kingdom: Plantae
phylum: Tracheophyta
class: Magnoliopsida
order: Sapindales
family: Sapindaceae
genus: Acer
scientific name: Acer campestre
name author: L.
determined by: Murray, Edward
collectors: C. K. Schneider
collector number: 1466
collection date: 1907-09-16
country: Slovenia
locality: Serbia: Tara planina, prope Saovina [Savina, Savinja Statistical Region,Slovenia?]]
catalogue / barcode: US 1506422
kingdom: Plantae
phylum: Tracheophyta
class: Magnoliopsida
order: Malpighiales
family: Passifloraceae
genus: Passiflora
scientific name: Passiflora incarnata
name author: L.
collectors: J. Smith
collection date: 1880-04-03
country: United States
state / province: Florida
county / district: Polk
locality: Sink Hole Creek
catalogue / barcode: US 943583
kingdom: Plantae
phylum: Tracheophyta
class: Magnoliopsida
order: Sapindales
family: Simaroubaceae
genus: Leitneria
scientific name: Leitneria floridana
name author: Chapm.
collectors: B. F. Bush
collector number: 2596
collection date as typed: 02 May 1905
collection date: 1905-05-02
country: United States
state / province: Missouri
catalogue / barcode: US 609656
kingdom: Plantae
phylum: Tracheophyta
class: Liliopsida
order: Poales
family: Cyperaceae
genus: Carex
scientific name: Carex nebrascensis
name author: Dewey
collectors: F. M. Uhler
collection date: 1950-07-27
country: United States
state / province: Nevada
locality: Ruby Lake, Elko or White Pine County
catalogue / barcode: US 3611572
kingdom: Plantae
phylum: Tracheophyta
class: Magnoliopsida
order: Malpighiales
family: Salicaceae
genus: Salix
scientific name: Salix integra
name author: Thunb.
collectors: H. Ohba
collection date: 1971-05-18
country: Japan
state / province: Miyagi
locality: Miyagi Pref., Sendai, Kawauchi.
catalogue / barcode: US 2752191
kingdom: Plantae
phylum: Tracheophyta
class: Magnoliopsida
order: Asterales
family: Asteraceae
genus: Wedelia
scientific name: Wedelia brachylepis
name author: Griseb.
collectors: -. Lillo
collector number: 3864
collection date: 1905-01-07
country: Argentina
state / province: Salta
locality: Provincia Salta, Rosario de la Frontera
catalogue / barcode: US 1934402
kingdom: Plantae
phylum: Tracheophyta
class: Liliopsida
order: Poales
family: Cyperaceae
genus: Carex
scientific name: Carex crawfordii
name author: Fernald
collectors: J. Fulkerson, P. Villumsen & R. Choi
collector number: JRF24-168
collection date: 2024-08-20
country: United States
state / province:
◇ ◇ ◇ ◇ ◇
• _Short exercise_: Report each line of the entries above that contains the word "locality".

• _Solution to this problem_:
locality: Serbia: Tara planina, prope Saovina [Savina, Savinja Statistical Region,Slovenia?]]
locality: Sink Hole Creek
locality: Ruby Lake, Elko or White Pine County
locality: Miyagi Pref., Sendai, Kawauchi.
locality: Provincia Salta, Rosario de la Frontera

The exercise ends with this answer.